网站中木马了

网站中木马了！！！！

一、发现问题

这几天都在忙活这件事，用的是阿里云的服务器，还真的是要各种夸一下服务，出了问题：各种短信提示，邮箱提示，以及提供相应的解决办法。（虽然这些办法并没用......哭)

阿里说，服务器不断向某个IP发送SYN报文

阿里说，我的服务器不断向某个IP发送SYN报文！！然后我的知识盲点就出现了：对Linux的不熟悉和对相关端口数据监听不懂！

两眼一抓瞎啊，Linux不熟还不是致命的，至少有相关基础，很快就能上手，这里的要求也不高。

致命的是那个什么SYN报文的事！

二、尝试解决问题

阿里云提供的方案是去“可以尝试通过安全狗、护卫神、http://webscan.360.cn/ 等进行扫描“，除了360的安全扫描是简单好用之外，另两个打开页面后看了一眼就关掉了。（论UI设计的重要性）

我还用过安全宝，不过它要求DNS要改为NSPOD才能用，这个来不及，也没必要，弃之。

经过扫描，也没发现病毒。

后来又用了http://safe.webscan.360.cn/ 去上传数据包查木马和后门，果然发现了问题。在某个生成的临时文件夹里面的文件发现了疑似后门的代码。检查结果如图所示

安全检查结果

在这里要大赞一下360的这个页面的设计和操作体验，就一个字：简单直接好用！

唯一吐槽一下：你给出上图这样的结果，让我一行代码一行代码的去找可真是苦了我了。不能直接把相关特征代码标识出来？ - - 。

三、继续解决问题

关于木马特征的代码，我查了一遍又一遍，就是没找到！！！

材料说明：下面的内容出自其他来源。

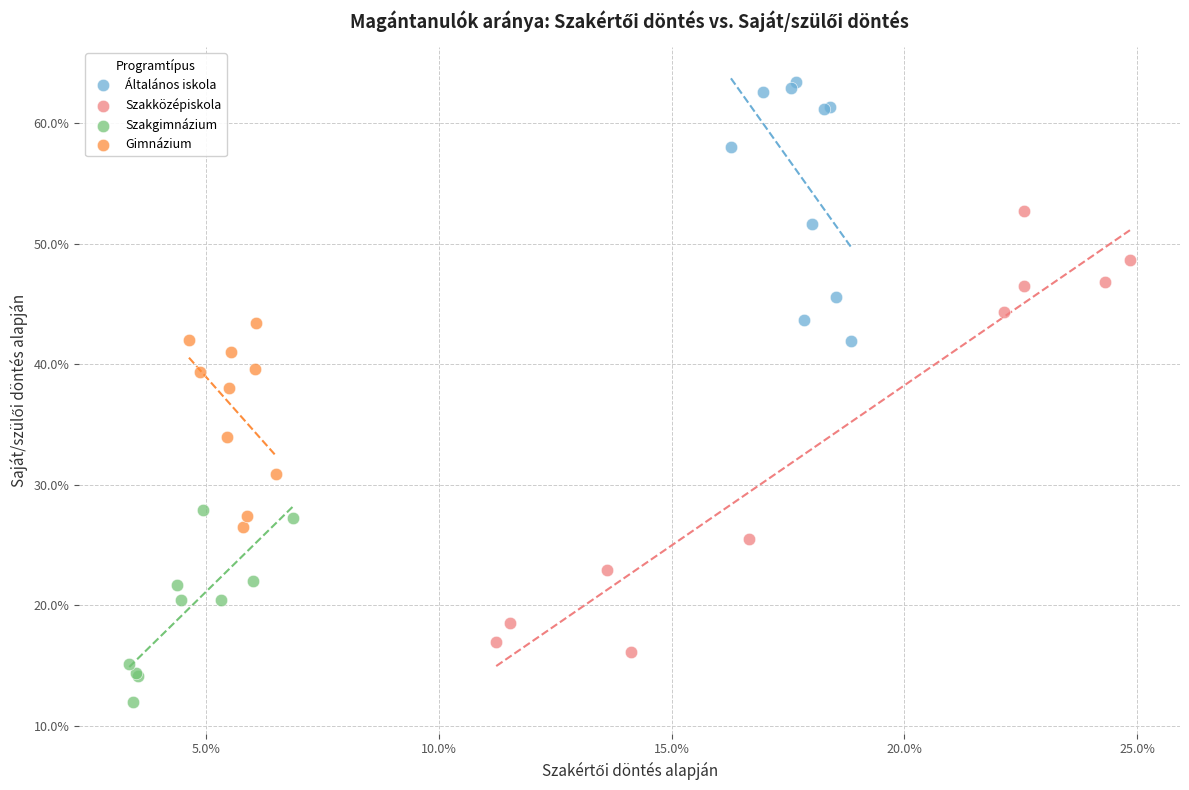

Which series has the widest spread of Y values?

Szakközépiskola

html页面里的木马基本上就是<script 调用，<iframe 嵌套，<div display为0 这么几种 ，检查又检查还是没结果。

灵光一闪，把上述页面的代码分成若干段的小页面去检查，哪个页面有没有问题就很快清楚了。

果然，在其中一小段里面发现了问题，我仔细检查了一下，就下面这样一段疑似有问题。把这个删除后，果然就清爽了。如下图所示：

疑似木马的代码

这算是哪门子木马特征？我完全不懂了。前面那个页面也是一个死链，图片也不存在。最大的可能是这个网址被举报过，而被360标记了。有人懂么？

看来这个还不是网站不断非法发送SYN报文的关键原因之所在！！

四、解决问题的主次

现在的关键还不是找到木马，而是先让网站能正常访问才行，不能耽误太久。这要是企业里的项目可不得了。

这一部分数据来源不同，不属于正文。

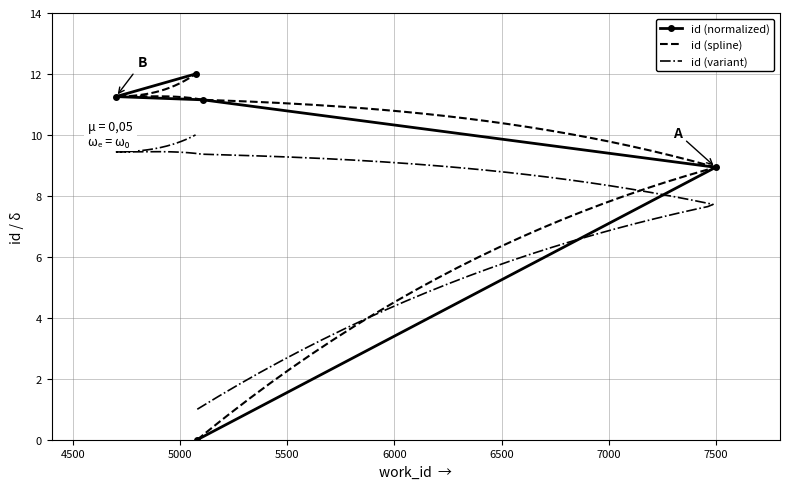

What position from the left is 5081?

1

只好把整个文件做了个备份，然后按阿里云TS的说法把整个虚拟硬盘初始化了，重新配置了环境。

目前网站已经上线了一个。下一步就是要找到被挂马的原因。

另外一个疑似被挂马的站点，就先暂时搁浅，不上了。

还有一件非常重要的工作就是修改密码，相关的密码都要修改。

另外，如果有类似经历的童鞋，欢迎交流。